Mark Hurd's departure from HP provides more to chew on. In Mark we had another strong CEO with a strained relationship with the board. Facing allegations of expense fraud, a sexual harassment suit, broken trust and the specter of bad PR, the HP board fired their CEO and entered months of he-said, she-said. In this case the ousted CEO promptly went across to another Silicon Valley giant, Oracle, and one known to have a tougher, less PC culture. HP sued and then promptly settled 2 weeks later once they realized how important the Oracle business relationship is to them both.

How to #2: Make sure you have a strong separation agreement when you fire the CEO so if they take another job you can live with it and don't have to sue, and then settle. List the companies you really don't want them to go to, especially if you are in California, and put some financial teeth into it.

This week's hyped up HP rumors also highlight How to #3: Don't let leaks come out of the board room. Ever. Especially if you are thinking of firing your CEO. The level of detail coming out of the HP board room is astonishing for such a large public company.

On to #4. You can tell a company has not been doing a good job of succession planning when a board member needs to step into the breach. Usually there is someone who can take over in the interim, even if it is only the CFO. But in Axciom's case, parting ways with the CEO after a bad quarter, even the CFO didn't want to "keep commuting from Florida to Little Rock". It's probably a tough challenge for the new CEO Scott Howe.

It's never pretty when a CEO is fired but it can be done smoothly, take for example the abrupt resignation of BNY CEO Robert Kelly -- a deliberate, confidential process followed by the promotion of an internal leader, Gerald Hassell, into the top spot. Pfizer, when CEO Kindler also abruptly left was able to replace him with an internal candidate Ian Read.

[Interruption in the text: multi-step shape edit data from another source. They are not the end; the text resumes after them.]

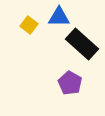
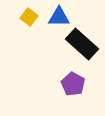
yellow square: moved 8 px up
purple pentagon: moved 3 px right, 1 px down
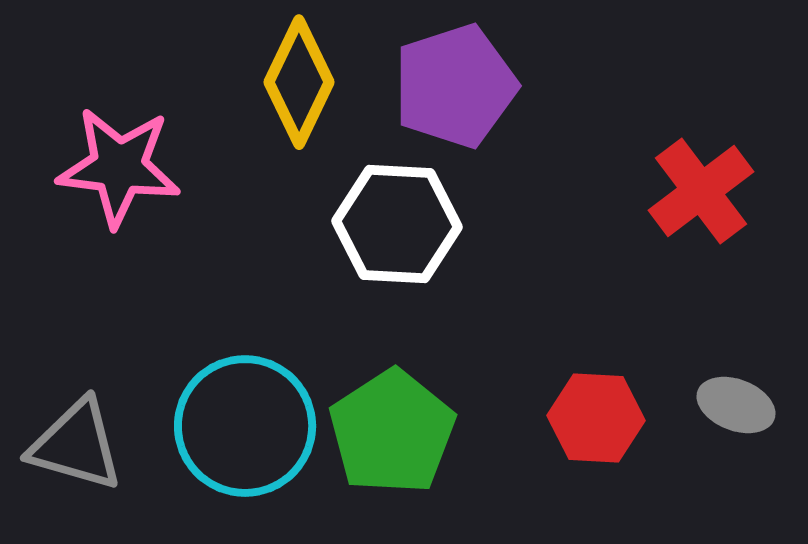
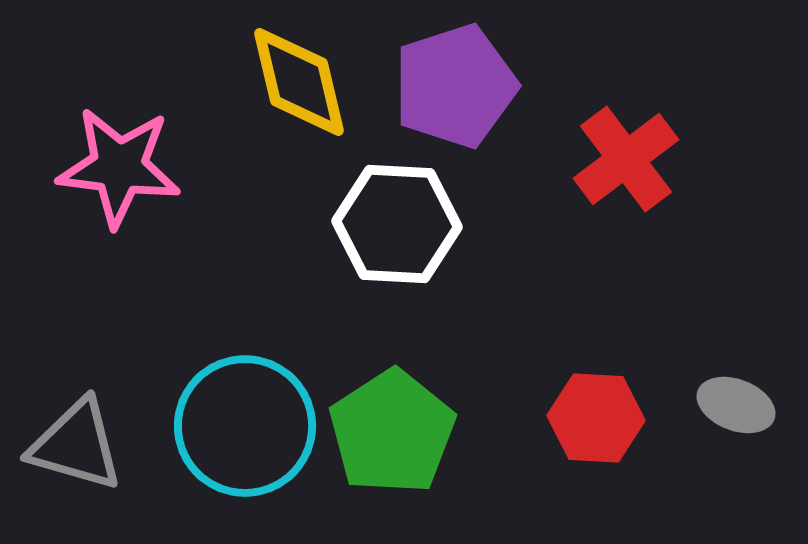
yellow diamond: rotated 39 degrees counterclockwise
red cross: moved 75 px left, 32 px up
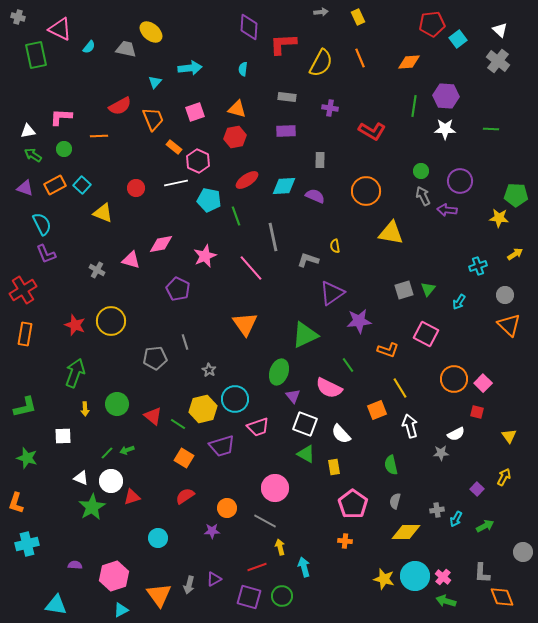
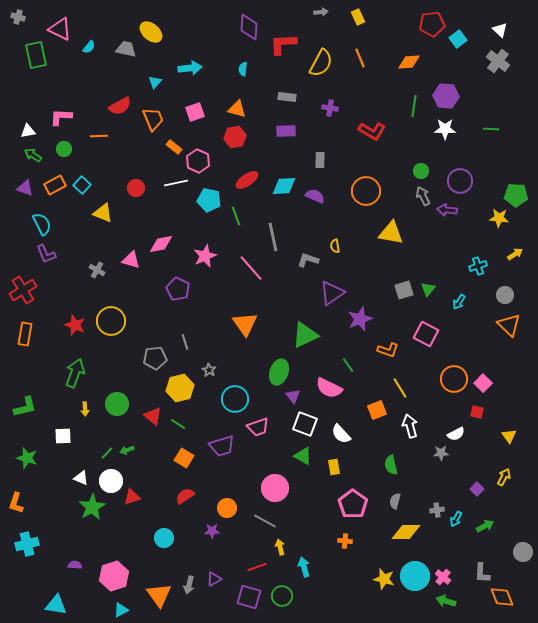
purple star at (359, 321): moved 1 px right, 2 px up; rotated 15 degrees counterclockwise
yellow hexagon at (203, 409): moved 23 px left, 21 px up
green triangle at (306, 454): moved 3 px left, 2 px down
cyan circle at (158, 538): moved 6 px right
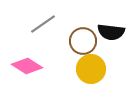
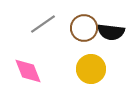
brown circle: moved 1 px right, 13 px up
pink diamond: moved 1 px right, 5 px down; rotated 36 degrees clockwise
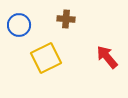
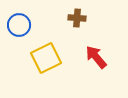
brown cross: moved 11 px right, 1 px up
red arrow: moved 11 px left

How to #4: Do a good job of succession planning on a continuous basis so if you do need to remove the CEO you have internal candidates to seriously consider.

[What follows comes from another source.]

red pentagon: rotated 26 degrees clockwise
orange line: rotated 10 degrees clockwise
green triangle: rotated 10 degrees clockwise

Which leads to the question what does the board do when they have to fire the entire senior team as the Cadence board did in October 2008? They were lucky to have a strong board member ready to step in and turn the company around, because there was no one senior enough internally left standing, although indications are the CEO, Lip-Bu Tan is now investing in How to #4.

Of course there are many more ways to fire a CEO but in the end the hiring and firing of the CEO is the single most important thing boards do. They are accountable to the shareholders and the CEO has more impact on the strategy, execution and leadership team than anyone else, so the decision of who to put in that position vastly outweighs any other decision a board makes.

It sounds easy. Be clear about what the company needs, have a clear and transparent process within the board for nomination and evaluation, have a strong succession planning process so you are developing internal candidates, keep confidentiality.

But it's not easy. It is incredibly difficult because companies, and human beings, are complex. Of course boards make hiring mistakes, or the needs of the company change, or the market changes and a CEO may no longer be a good fit.

So if you do have the misfortune to need to fire a CEO, at least make that a well-managed, dignified, confidential process.